▸ ABOUT THIS EXERCISE: Update the material below by changing every "zł" to "PLN" and keeping everything else the same. Write out the result without the pictures.

GIVEN DATA Block Start

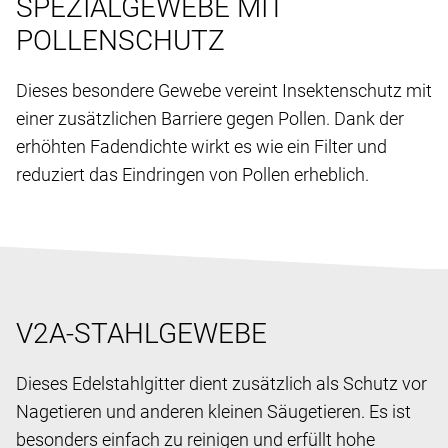
SPEZIALGEWEBE MIT
POLLENSCHUTZ
Dieses besondere Gewebe vereint Insektenschutz mit
einer zusätzlichen Barriere gegen Pollen. Dank der
erhöhten Fadendichte wirkt es wie ein Filter und
reduziert das Eindringen von Pollen erheblich.
V2A-STAHLGEWEBE
Dieses Edelstahlgitter dient zusätzlich als Schutz vor
Nagetieren und anderen kleinen Säugetieren. Es ist
besonders einfach zu reinigen und erfüllt hohe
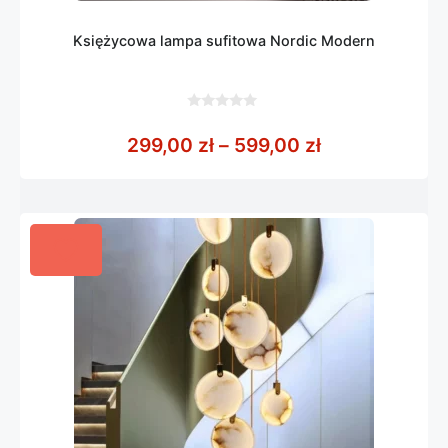
Księżycowa lampa sufitowa Nordic Modern
0
z
Zakres cen: o
299,00
zł
–
599,00
zł
5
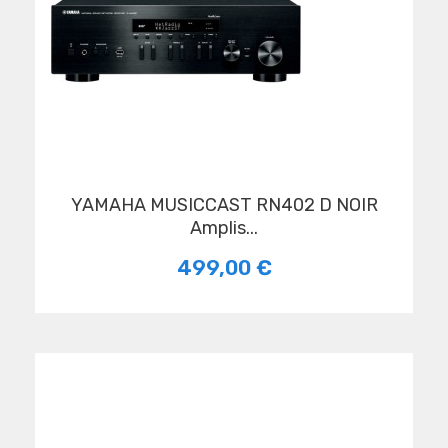
YAMAHA MUSICCAST RN402 D NOIR
Amplis...
499,00 €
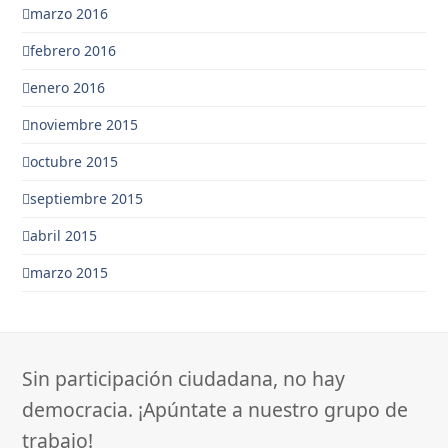
marzo 2016
febrero 2016
enero 2016
noviembre 2015
octubre 2015
septiembre 2015
abril 2015
marzo 2015
Sin participación ciudadana, no hay
democracia. ¡Apúntate a nuestro grupo de
trabajo!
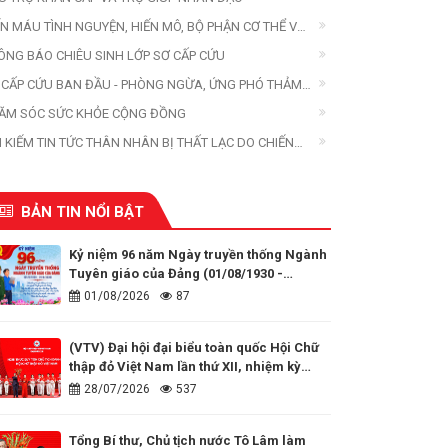
ẾN MÁU TÌNH NGUYỆN, HIẾN MÔ, BỘ PHẬN CƠ THỂ VÀ
ẾN XÁC
ÔNG BÁO CHIÊU SINH LỚP SƠ CẤP CỨU
 CẤP CỨU BAN ĐẦU - PHÒNG NGỪA, ỨNG PHÓ THẢM
A
ĂM SÓC SỨC KHỎE CỘNG ĐỒNG
M KIẾM TIN TỨC THÂN NHÂN BỊ THẤT LẠC DO CHIẾN
ANH, THIÊN TAI, THẢM HỌA
BẢN TIN NỔI BẬT
Kỷ niệm 96 năm Ngày truyền thống Ngành
Tuyên giáo của Đảng (01/08/1930 -
01/08/2026)
01/08/2026
87
(VTV) Đại hội đại biểu toàn quốc Hội Chữ
thập đỏ Việt Nam lần thứ XII, nhiệm kỳ
2026 - 2031
28/07/2026
537
Tổng Bí thư, Chủ tịch nước Tô Lâm làm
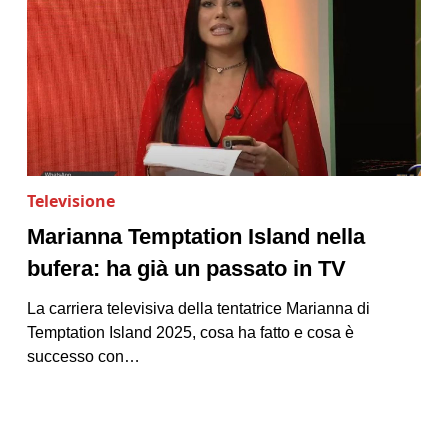
Televisione
Marianna Temptation Island nella
bufera: ha già un passato in TV
La carriera televisiva della tentatrice Marianna di
Temptation Island 2025, cosa ha fatto e cosa è
successo con…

GIVEN DATA Block End

▸ RESULT FOR THIS TASK:
SPEZIALGEWEBE MIT
POLLENSCHUTZ
Dieses besondere Gewebe vereint Insektenschutz mit
einer zusätzlichen Barriere gegen Pollen. Dank der
erhöhten Fadendichte wirkt es wie ein Filter und
reduziert das Eindringen von Pollen erheblich.
V2A-STAHLGEWEBE
Dieses Edelstahlgitter dient zusätzlich als Schutz vor
Nagetieren und anderen kleinen Säugetieren. Es ist
besonders einfach zu reinigen und erfüllt hohe
Księżycowa lampa sufitowa Nordic Modern
0
z
Zakres cen: o
299,00
PLN
–
599,00
PLN
5
YAMAHA MUSICCAST RN402 D NOIR
Amplis...
499,00 €
marzo 2016
febrero 2016
enero 2016
noviembre 2015
octubre 2015
septiembre 2015
abril 2015
marzo 2015
Sin participación ciudadana, no hay
democracia. ¡Apúntate a nuestro grupo de
trabajo!
ẾN MÁU TÌNH NGUYỆN, HIẾN MÔ, BỘ PHẬN CƠ THỂ VÀ
ẾN XÁC
ÔNG BÁO CHIÊU SINH LỚP SƠ CẤP CỨU
 CẤP CỨU BAN ĐẦU - PHÒNG NGỪA, ỨNG PHÓ THẢM
A
ĂM SÓC SỨC KHỎE CỘNG ĐỒNG
M KIẾM TIN TỨC THÂN NHÂN BỊ THẤT LẠC DO CHIẾN
ANH, THIÊN TAI, THẢM HỌA
BẢN TIN NỔI BẬT
Kỷ niệm 96 năm Ngày truyền thống Ngành
Tuyên giáo của Đảng (01/08/1930 -
01/08/2026)
01/08/2026
87
(VTV) Đại hội đại biểu toàn quốc Hội Chữ
thập đỏ Việt Nam lần thứ XII, nhiệm kỳ
2026 - 2031
28/07/2026
537
Tổng Bí thư, Chủ tịch nước Tô Lâm làm
Televisione
Marianna Temptation Island nella
bufera: ha già un passato in TV
La carriera televisiva della tentatrice Marianna di
Temptation Island 2025, cosa ha fatto e cosa è
successo con…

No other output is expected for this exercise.